Recorded data: Begin

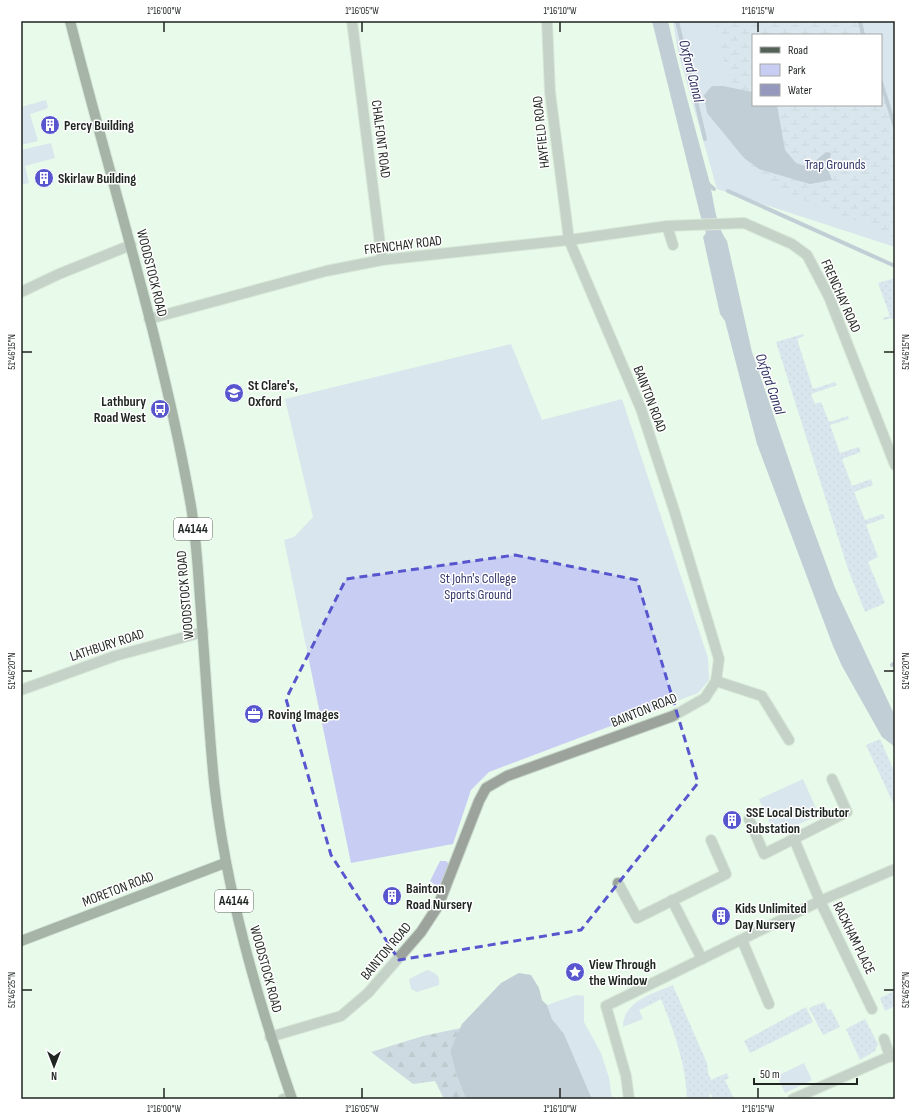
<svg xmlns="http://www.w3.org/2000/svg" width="916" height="1120" viewBox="0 0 916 1120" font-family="'Sofia Sans Condensed',sans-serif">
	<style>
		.green { fill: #c8cef3; fill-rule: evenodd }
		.forest { fill: url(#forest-firs) }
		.wetland { fill: url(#wetland-marsh) }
		.garden { fill: url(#garden-dots) }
		.water { fill: #9599bd }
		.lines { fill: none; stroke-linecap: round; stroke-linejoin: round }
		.stream { stroke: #9599bd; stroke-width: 4 }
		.minor-casing { stroke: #c4d4c6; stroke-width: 12 }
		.major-casing { stroke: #c4d4c6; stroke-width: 12 }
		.minor { stroke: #9ca39d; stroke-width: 10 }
		.major { stroke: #546156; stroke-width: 10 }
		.marked { fill: none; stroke: #5856ce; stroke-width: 3; stroke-dasharray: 8 5; stroke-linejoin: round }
		.ticks { fill: none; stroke: #1f2520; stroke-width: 1.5 }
		.labels { text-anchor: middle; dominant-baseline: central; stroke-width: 3; stroke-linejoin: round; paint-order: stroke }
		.shield { fill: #fff; stroke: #626663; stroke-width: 1 }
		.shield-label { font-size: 13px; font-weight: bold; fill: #1f2520 }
		.poi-label { font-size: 14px; font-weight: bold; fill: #1f2520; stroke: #fff; text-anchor: start }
		.street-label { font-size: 14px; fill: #1f2520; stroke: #fff }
		.park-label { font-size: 14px; fill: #383b6c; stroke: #fff }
		.water-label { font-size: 15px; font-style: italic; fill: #303262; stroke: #fff }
		.neatline { fill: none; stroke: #1f2520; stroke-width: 1.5 }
		.ticks-label { font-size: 10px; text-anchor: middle; fill: #1f2520 }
	</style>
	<defs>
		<pattern id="forest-firs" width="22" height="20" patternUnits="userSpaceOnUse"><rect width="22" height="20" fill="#aeb3d7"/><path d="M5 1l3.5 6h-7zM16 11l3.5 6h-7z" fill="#8d91ae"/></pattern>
		<pattern id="wetland-marsh" width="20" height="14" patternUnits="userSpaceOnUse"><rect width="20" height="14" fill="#c8cef3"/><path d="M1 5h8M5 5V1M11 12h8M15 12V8" fill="none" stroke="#abb1d0"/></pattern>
		<pattern id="garden-dots" width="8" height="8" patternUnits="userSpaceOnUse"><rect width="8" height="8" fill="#c8cef3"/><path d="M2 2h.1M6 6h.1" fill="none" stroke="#abb1d0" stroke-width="1.8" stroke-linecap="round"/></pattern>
	</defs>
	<rect width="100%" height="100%" fill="#e8faea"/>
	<g class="green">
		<path d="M673,21H895V247L717,189L678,52ZM753,35H881V105H753Z"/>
		<polygon points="46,100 48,107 46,109 30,114 38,141 21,145 21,107"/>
		<polygon points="51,143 55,158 25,166 29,183 21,185 21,150"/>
		<polygon points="511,344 542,420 622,399 708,658 709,680 698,693 489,772 471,790 453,844 351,863 284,540 294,537 313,517 285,399"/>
		<polygon points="803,779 819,815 775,835 759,799"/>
		<polygon points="440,861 446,861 449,864 440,889 430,881"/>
		<path d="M427,970C436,973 440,975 439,985L417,992L411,989L409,979Z"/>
		<path d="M673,985L674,988L648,1000L650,1005L639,1010L643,1019L623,1027C623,1001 653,994 673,985Z"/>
		<polygon points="576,995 584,996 584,1022 601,1053 609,1078 612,1099 592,1099 564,1034 552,1019 547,1005"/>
		<polygon points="804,1063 812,1080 785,1093 777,1076"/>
	</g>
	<polygon class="forest" points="461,1028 450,1051 456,1074 466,1099 444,1099 435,1081 413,1084 371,1052 423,1036"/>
	<polygon class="wetland" points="715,21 860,21 863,35 753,35 753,105 881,105 881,82 895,127 895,239 879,229 812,204 751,175"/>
	<g class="garden">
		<polygon points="895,278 895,326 892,318 884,320 883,318 890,316 878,283"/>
		<polygon points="803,334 804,336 797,339 813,389 835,382 837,385 811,394 815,404 821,402 829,422 848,416 849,419 830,425 840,453 859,447 861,452 842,459 852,486 871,479 873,485 854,492 865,520 883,514 885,518 866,525 878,557 868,562 885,603 865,612 848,569 776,342"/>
		<polygon points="880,739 895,773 895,807 866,745"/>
		<path d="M674,988L707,1063L708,1073L711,1080L727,1073L729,1078L725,1080L734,1099H714L710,1093L709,1094L711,1099H687C686,1064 674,1031 661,999L650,1005L648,1000Z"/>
		<polygon points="895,991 895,1006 885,1011 880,998"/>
		<polygon points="824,1002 828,1010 831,1009 840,1027 823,1035 809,1008"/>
		<polygon points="806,1007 813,1022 750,1053 744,1041"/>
		<polygon points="865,1019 878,1044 875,1051 860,1060 846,1029"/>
	</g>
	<g class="water">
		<path d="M652,21H668C680,75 695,127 709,180C714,200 715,224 727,241L752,352L803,501L835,588L895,716V747L882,737L842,666L833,646L757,444L725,321L720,314L703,237L706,233L700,214Z"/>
		<polygon points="712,86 723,86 753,92 753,105 777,105 785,150 796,163 808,167 826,152 831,153 828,170 832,180 810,184 759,169 744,158 707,113 704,95"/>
		<polygon points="519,973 531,975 539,988 542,1000 547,1005 552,1019 564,1034 592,1099 466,1099 456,1074 450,1051 462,1024 501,983"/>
	</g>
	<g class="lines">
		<g class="stream">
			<polyline points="677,21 705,139"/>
			<polyline points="860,21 863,35"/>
			<polyline points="881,82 895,127"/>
			<polyline points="707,183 714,189"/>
			<polyline points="728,191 895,266"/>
			<polyline points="892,665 895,663"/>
		</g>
		<defs>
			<g id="minor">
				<polyline points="352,21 382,260"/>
				<polyline points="667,226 673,245"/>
				<polyline points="21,292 59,274 131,245"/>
				<polyline points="149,319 326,271 382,260 569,240 667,226 744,223 792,244 807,255 829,297 895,465"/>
				<polyline points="716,681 762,696 789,740"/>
				<polyline points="21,690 115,656 203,632"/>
				<polyline points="749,819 764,854 847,812 832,779"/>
				<polyline points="794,839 820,901 872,1009"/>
				<polyline points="618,883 637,918 726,874 711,840"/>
				<polyline points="672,900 702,959"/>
				<polyline points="742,940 769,1004"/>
				<polyline points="270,1037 341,1016 368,993 421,932 438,906 479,801 486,788 507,776 673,716 705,698 716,681 719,659 675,513 641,409 569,240 550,92 547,21"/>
				<polyline points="884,1039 890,1057"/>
				<polyline points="283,1099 291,1097"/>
				<polyline points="629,1099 626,1076 606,1006 820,901 895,869"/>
				<polyline points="793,1099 895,1054"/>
			</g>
			<g id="major">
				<path d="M70,21C111,182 162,342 191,506C196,536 198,568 200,599C205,660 208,721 214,782C226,891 256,995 292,1099"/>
				<polyline points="21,941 225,863"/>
			</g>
		</defs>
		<use href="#minor" class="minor-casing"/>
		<use href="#major" class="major-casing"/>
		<use href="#minor" class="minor"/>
		<use href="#major" class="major"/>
	</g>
	<path d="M0 0H916V1120H0ZM515,555L637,580L698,783L581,930L399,960L331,855L286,699L346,579Z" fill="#e8faea" fill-opacity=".55" fill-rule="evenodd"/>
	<path class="marked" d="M515,555L637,580L698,783L581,930L399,960L331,855L286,699L346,579Z"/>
	<path class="ticks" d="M164,22V32M362,22V32M560,22V32M758,22V32M22,352H32M884,352H894M22,671H32M884,671H894M22,990H32M884,990H894M164,1088V1098M362,1088V1098M560,1088V1098M758,1088V1098"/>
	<defs>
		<symbol id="building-disc" viewBox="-11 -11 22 22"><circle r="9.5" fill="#5856ce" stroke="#fff"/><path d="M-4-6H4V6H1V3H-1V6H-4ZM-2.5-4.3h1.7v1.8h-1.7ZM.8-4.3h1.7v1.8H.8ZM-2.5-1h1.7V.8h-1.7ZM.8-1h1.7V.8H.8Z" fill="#fff"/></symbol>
		<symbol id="school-disc" viewBox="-11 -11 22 22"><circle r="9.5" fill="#5856ce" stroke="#fff"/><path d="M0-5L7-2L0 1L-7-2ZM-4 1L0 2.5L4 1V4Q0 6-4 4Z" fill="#fff"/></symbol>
		<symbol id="bus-disc" viewBox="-11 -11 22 22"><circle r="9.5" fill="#5856ce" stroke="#fff"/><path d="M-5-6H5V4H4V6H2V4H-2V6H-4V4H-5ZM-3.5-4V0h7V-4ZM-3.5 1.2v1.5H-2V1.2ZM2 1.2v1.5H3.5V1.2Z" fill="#fff"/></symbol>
		<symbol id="office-disc" viewBox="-11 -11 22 22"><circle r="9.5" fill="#5856ce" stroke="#fff"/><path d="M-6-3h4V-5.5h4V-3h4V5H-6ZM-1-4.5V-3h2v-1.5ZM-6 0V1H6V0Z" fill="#fff"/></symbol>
		<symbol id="sight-disc" viewBox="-11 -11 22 22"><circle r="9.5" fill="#5856ce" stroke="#fff"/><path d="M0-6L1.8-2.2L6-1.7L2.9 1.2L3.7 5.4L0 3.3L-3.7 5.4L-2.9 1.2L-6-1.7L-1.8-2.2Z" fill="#fff"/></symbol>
	</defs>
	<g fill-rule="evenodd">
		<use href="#building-disc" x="39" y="114" width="22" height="22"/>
		<use href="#building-disc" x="33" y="167" width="22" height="22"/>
		<use href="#school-disc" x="223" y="382" width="22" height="22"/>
		<use href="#bus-disc" x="149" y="398" width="22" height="22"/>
		<use href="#office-disc" x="243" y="703" width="22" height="22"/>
		<use href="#building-disc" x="721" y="809" width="22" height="22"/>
		<use href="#building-disc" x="381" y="885" width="22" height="22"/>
		<use href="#building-disc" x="710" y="905" width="22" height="22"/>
		<use href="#sight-disc" x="564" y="961" width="22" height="22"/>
	</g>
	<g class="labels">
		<g class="shield">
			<rect x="174" y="518" width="38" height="22" rx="3"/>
			<rect x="215" y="890" width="38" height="22" rx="3"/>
		</g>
		<g class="shield-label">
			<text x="193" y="529">A4144</text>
			<text x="234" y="901">A4144</text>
		</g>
		<g class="poi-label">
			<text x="64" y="125">Percy Building</text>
			<text x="58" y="178">Skirlaw Building</text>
			<text x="248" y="385">St Clare's,<tspan x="248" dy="16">Oxford</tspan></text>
			<text x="146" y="401" text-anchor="end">Lathbury<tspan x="146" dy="16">Road West</tspan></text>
			<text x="268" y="714">Roving Images</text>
			<text x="746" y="812">SSE Local Distributor<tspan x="746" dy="16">Substation</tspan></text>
			<text x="406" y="888">Bainton<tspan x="406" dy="16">Road Nursery</tspan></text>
			<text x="735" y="908">Kids Unlimited<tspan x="735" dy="16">Day Nursery</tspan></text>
			<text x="589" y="964">View Through<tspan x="589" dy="16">the Window</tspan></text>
		</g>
		<g class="street-label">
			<text transform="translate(541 132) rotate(-96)">HAYFIELD ROAD</text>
			<text transform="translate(381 139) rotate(83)">CHALFONT ROAD</text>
			<text transform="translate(403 245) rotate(-7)">FRENCHAY ROAD</text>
			<text transform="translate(152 273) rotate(76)">WOODSTOCK ROAD</text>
			<text transform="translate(841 296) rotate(66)">FRENCHAY ROAD</text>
			<text transform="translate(650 399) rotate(69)">BAINTON ROAD</text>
			<text transform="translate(185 595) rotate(-95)">WOODSTOCK ROAD</text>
			<text transform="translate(107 645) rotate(-18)">LATHBURY ROAD</text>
			<text transform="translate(644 710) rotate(-22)">BAINTON ROAD</text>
			<text transform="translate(118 889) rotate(-21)">MORETON ROAD</text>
			<text transform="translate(854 938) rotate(64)">RACKHAM PLACE</text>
			<text transform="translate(386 951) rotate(-50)">BAINTON ROAD</text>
			<text transform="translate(266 969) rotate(75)">WOODSTOCK ROAD</text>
		</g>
		<g class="park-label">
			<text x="835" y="164">Trap Grounds</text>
			<text x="478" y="578">St John's College<tspan x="478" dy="16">Sports Ground</tspan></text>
		</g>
		<g class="water-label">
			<text transform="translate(691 71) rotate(76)">Oxford Canal</text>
			<text transform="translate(770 384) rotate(71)">Oxford Canal</text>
		</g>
	</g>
	<rect width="916" height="1120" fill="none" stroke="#ffffff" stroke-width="44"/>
	<rect x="752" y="34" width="130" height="72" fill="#ffffff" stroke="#a5a8a6"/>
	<rect x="760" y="47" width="20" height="6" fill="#546156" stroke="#a5a8a6"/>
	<text x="788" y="54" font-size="12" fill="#1f2520">Road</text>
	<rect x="760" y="64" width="20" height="12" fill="#c8cef3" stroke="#a5a8a6"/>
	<text x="788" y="74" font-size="12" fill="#1f2520">Park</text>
	<rect x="760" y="84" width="20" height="12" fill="#9599bd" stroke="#a5a8a6"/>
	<text x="788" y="94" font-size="12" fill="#1f2520">Water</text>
	<g transform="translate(54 1066) rotate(180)" stroke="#ffffff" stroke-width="3" paint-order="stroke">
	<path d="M0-3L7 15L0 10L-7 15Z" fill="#1f2520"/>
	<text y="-6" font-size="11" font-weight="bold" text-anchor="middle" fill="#1f2520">N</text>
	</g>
	<path d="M754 1078v6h103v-6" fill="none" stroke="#1f2520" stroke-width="2"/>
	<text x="760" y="1078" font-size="12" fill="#1f2520" stroke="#ffffff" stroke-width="3" paint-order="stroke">50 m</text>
	<rect x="22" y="22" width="872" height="1076" class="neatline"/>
	<g class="ticks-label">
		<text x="164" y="14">1°16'00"W</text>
		<text x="362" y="14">1°16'05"W</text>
		<text x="560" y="14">1°16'10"W</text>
		<text x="758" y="14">1°16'15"W</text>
		<text transform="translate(905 352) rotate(-90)" y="4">51°46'15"N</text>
		<text transform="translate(11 352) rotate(-90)" y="4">51°46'15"N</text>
		<text transform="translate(905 671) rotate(-90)" y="4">51°46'20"N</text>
		<text transform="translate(11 671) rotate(-90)" y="4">51°46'20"N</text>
		<text transform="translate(905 990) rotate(-90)" y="4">51°46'25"N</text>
		<text transform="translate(11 990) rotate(-90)" y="4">51°46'25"N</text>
		<text x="164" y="1112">1°16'00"W</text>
		<text x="362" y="1112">1°16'05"W</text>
		<text x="560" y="1112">1°16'10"W</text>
		<text x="758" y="1112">1°16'15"W</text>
	</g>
</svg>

Recorded data: End

Whenever a line of the material above contains the string "lines", copy that line out.

		.lines { fill: none; stroke-linecap: round; stroke-linejoin: round }
	<g class="lines">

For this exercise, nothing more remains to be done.